### YOUR ASSIGNMENT
Please transcribe the data below in full, word for word, without the images.

### MATERIAL PROVIDED
######

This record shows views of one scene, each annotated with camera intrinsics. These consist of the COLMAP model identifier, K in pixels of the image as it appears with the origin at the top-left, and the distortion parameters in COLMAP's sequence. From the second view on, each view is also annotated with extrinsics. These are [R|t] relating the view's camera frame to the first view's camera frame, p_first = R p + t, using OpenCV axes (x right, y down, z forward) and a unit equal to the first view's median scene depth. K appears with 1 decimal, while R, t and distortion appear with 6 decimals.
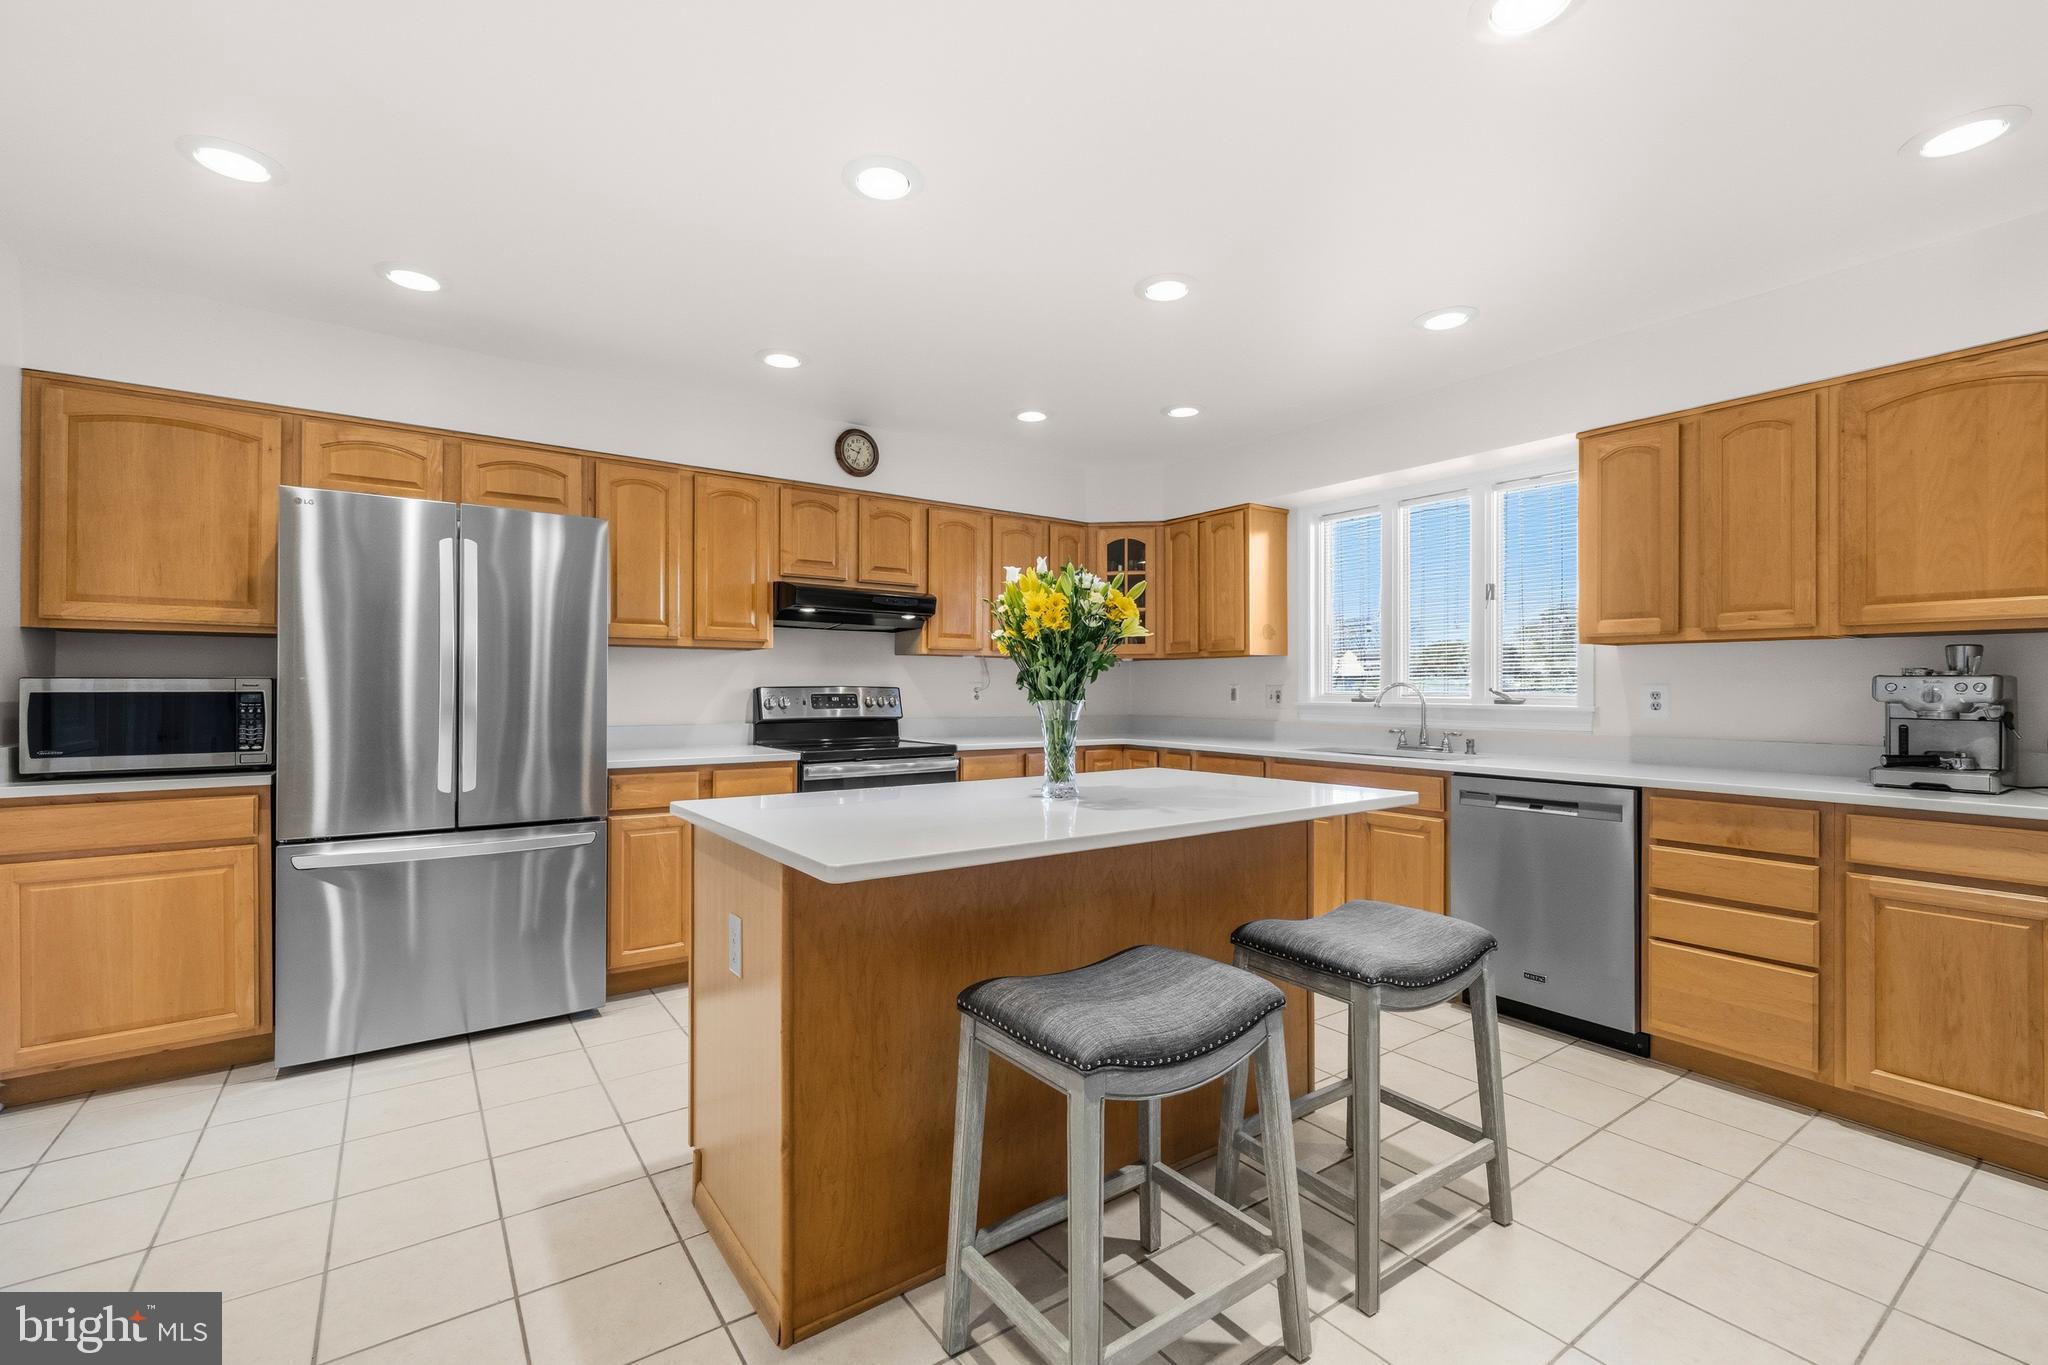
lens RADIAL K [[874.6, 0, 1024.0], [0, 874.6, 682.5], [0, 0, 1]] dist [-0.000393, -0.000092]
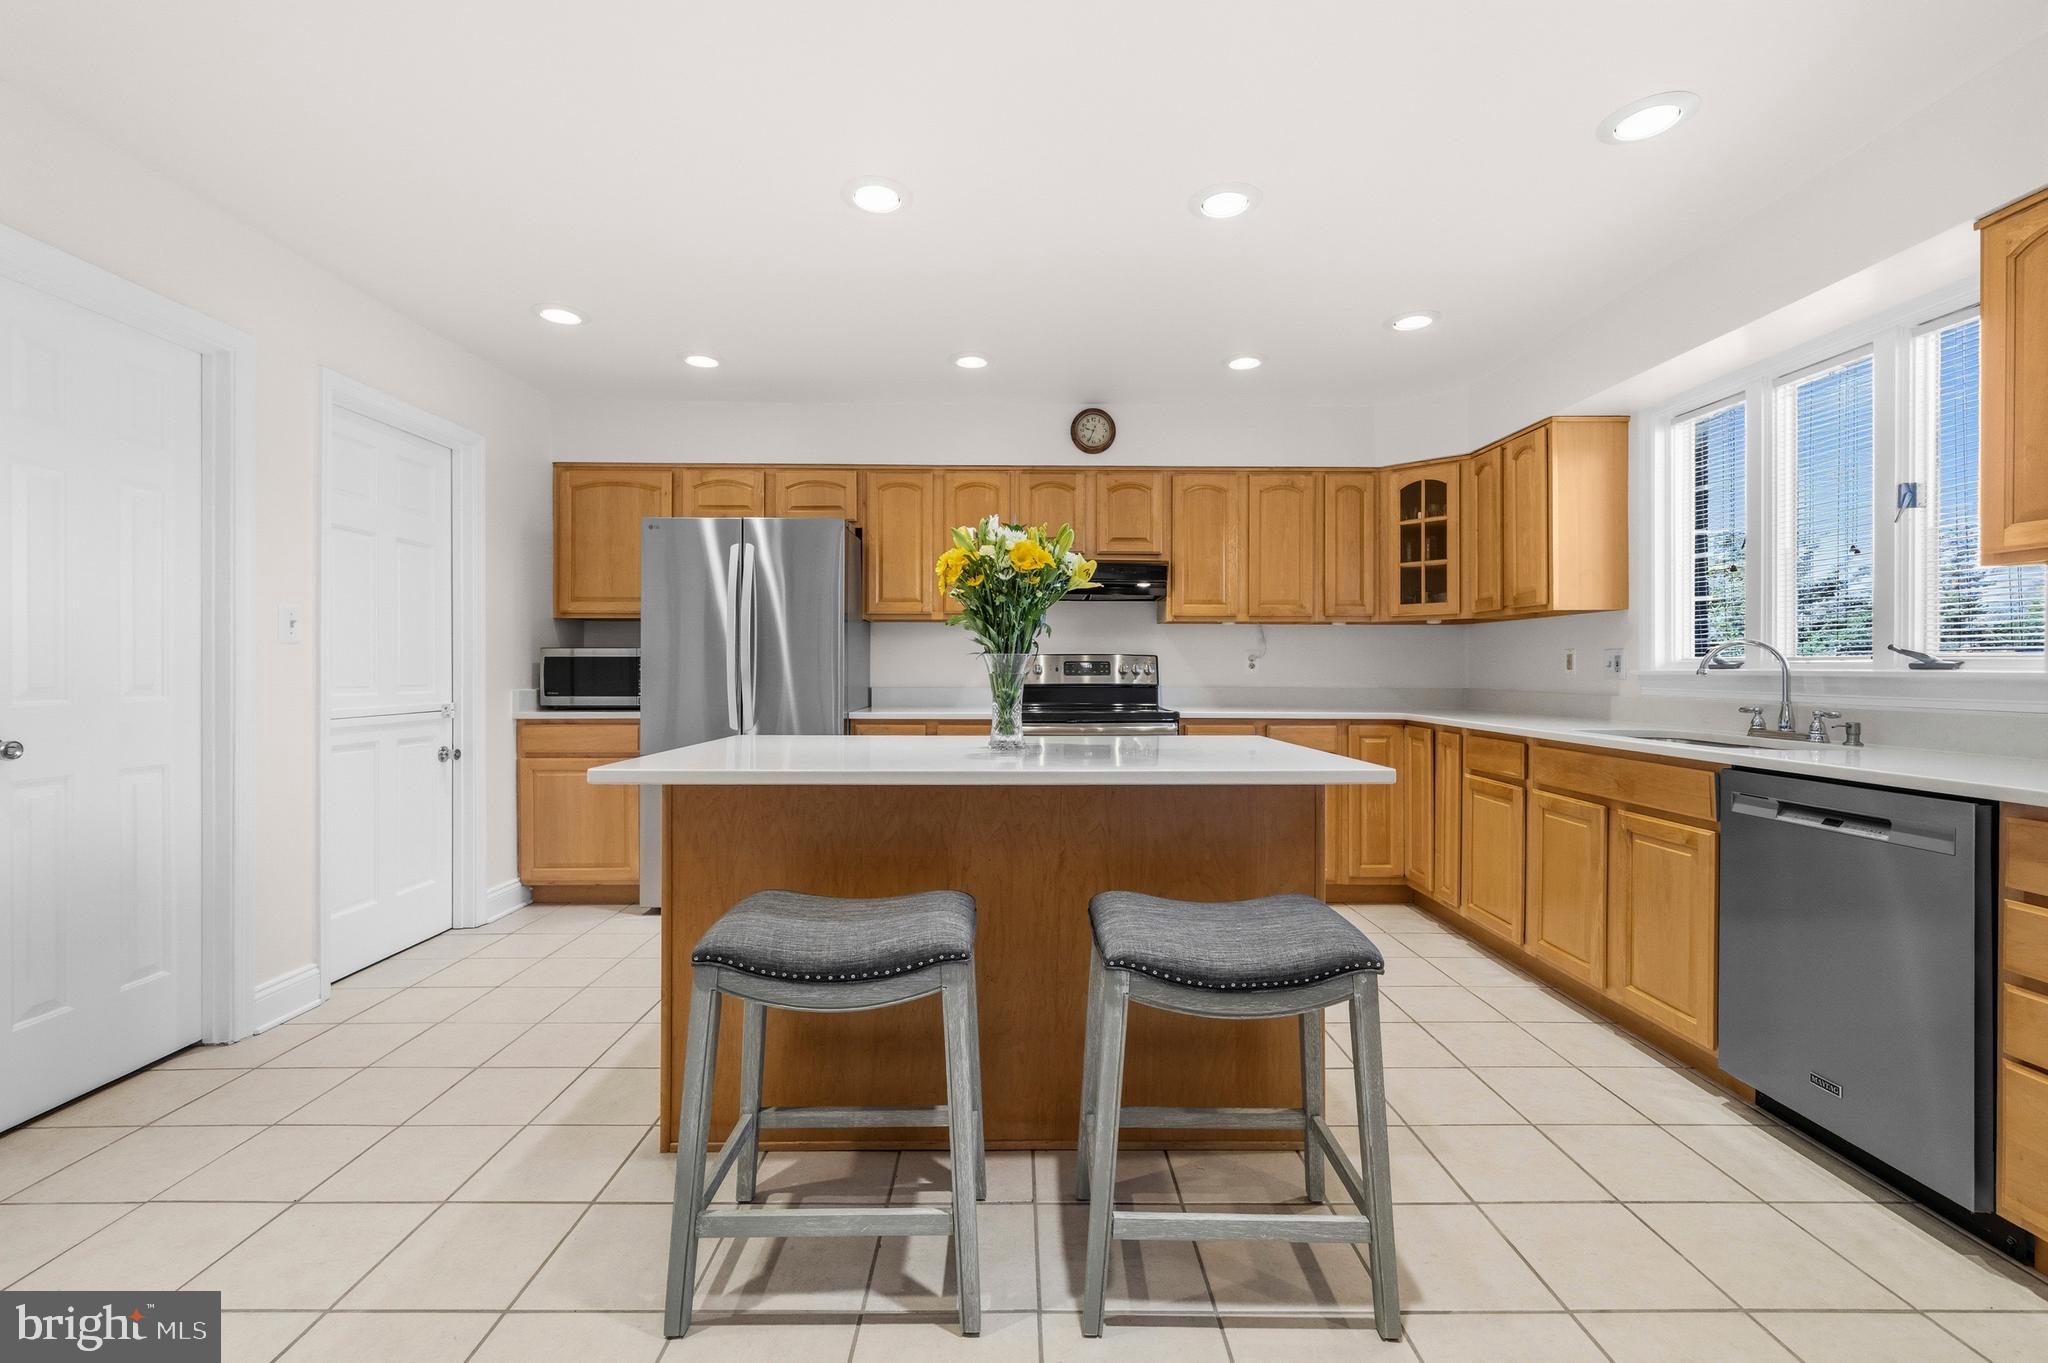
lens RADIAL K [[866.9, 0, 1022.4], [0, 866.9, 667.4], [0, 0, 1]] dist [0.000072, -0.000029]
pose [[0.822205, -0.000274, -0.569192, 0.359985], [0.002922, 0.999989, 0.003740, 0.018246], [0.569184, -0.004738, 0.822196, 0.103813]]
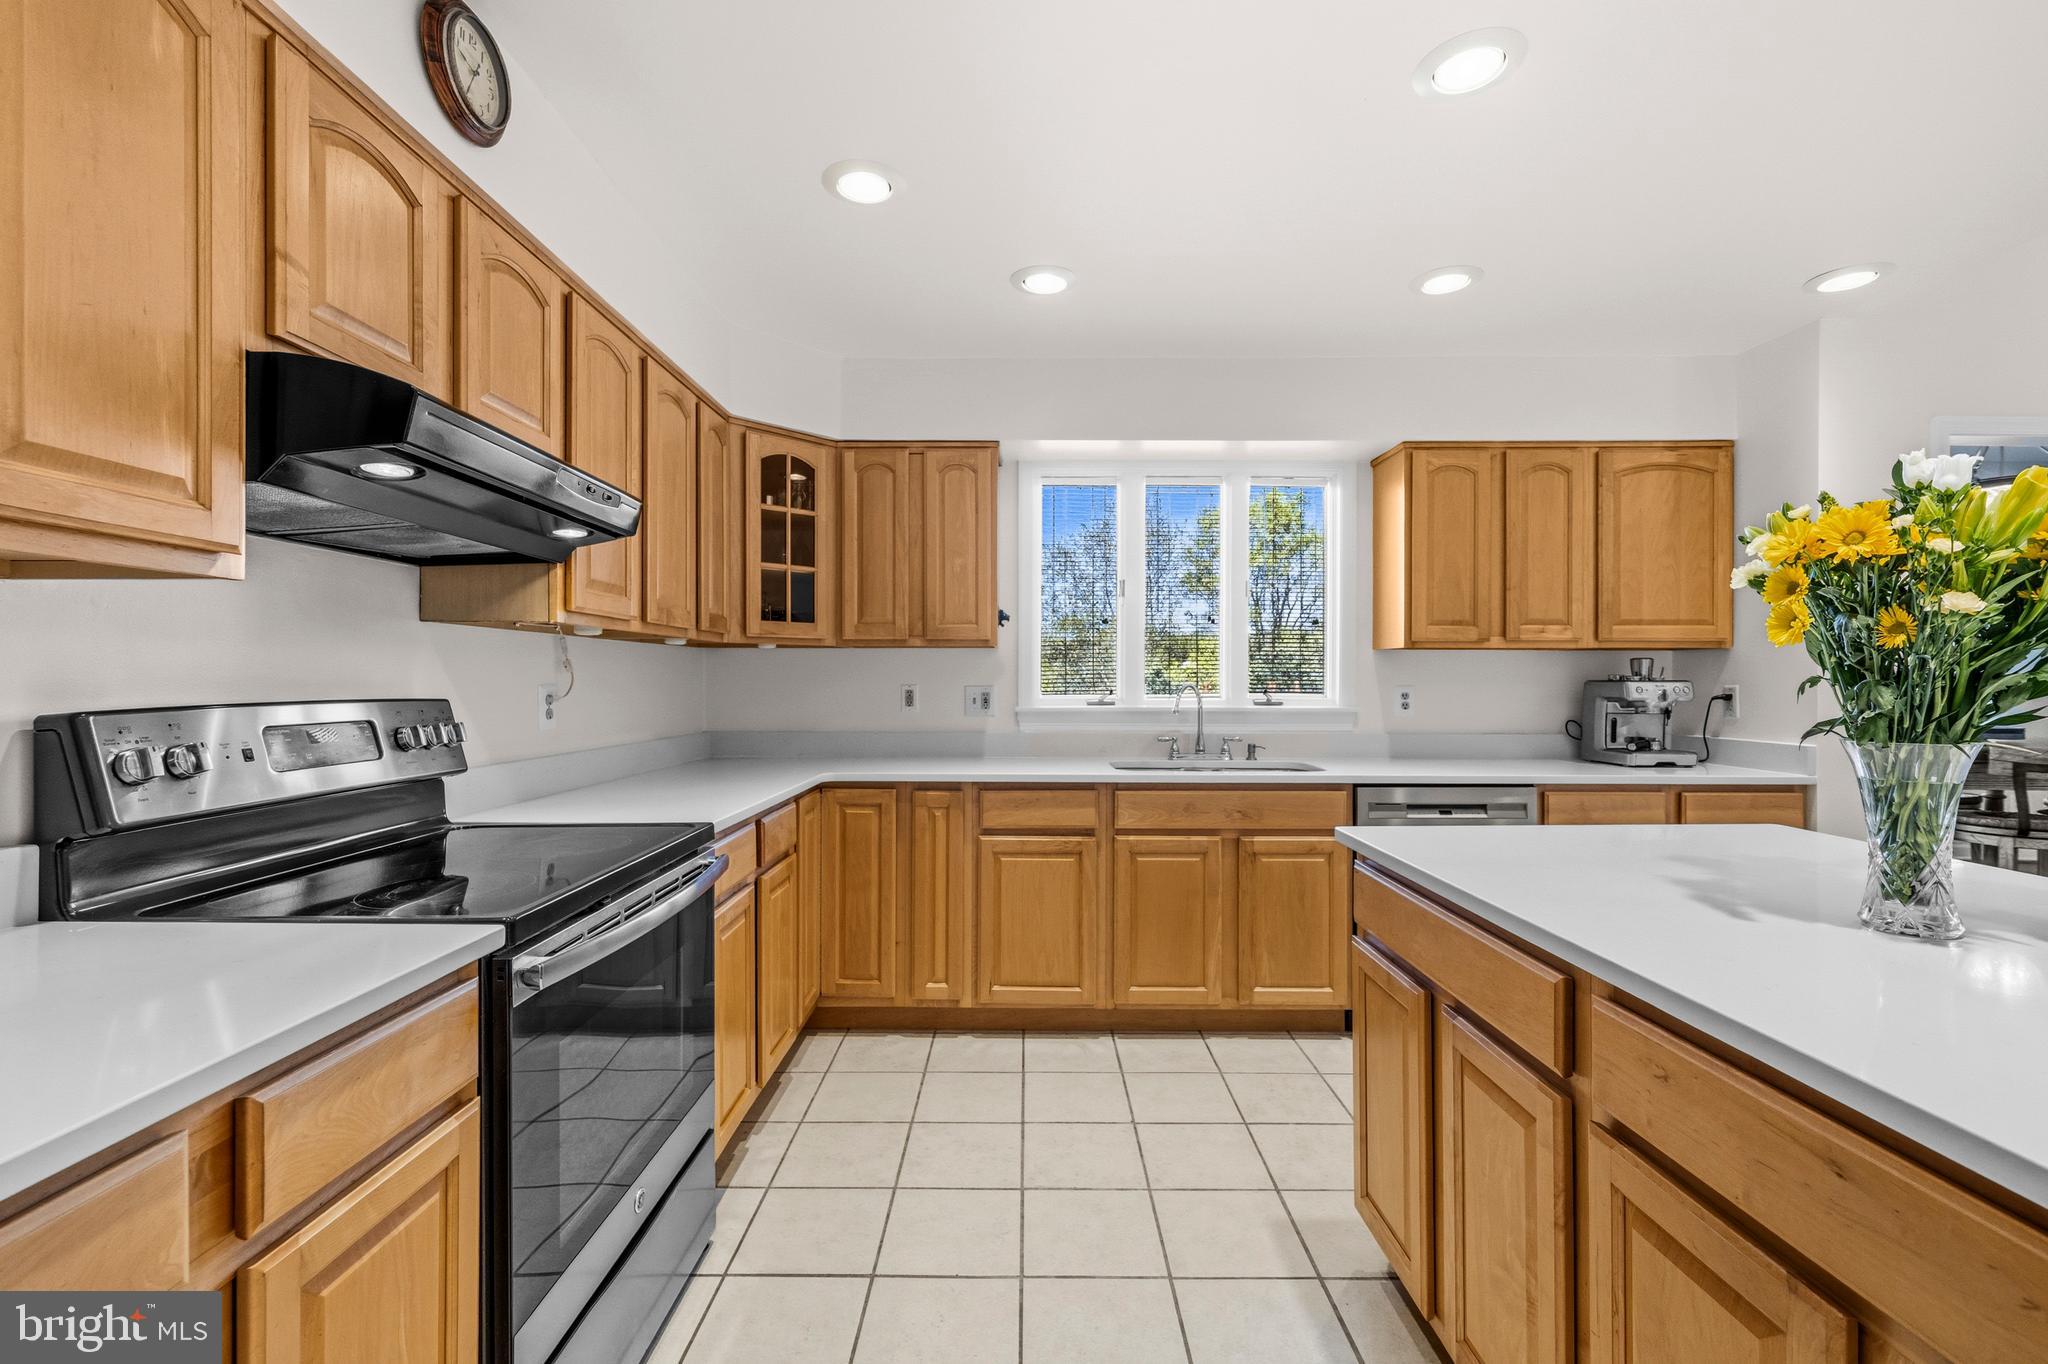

######

### ANSWER BELOW
This record shows views of one scene, each annotated with camera intrinsics. These consist of the COLMAP model identifier, K in pixels of the image as it appears with the origin at the top-left, and the distortion parameters in COLMAP's sequence. From the second view on, each view is also annotated with extrinsics. These are [R|t] relating the view's camera frame to the first view's camera frame, p_first = R p + t, using OpenCV axes (x right, y down, z forward) and a unit equal to the first view's median scene depth. K appears with 1 decimal, while R, t and distortion appear with 6 decimals.
lens RADIAL K [[874.6, 0, 1024.0], [0, 874.6, 682.5], [0, 0, 1]] dist [-0.000393, -0.000092]
lens RADIAL K [[866.9, 0, 1022.4], [0, 866.9, 667.4], [0, 0, 1]] dist [0.000072, -0.000029]
pose [[0.822205, -0.000274, -0.569192, 0.359985], [0.002922, 0.999989, 0.003740, 0.018246], [0.569184, -0.004738, 0.822196, 0.103813]]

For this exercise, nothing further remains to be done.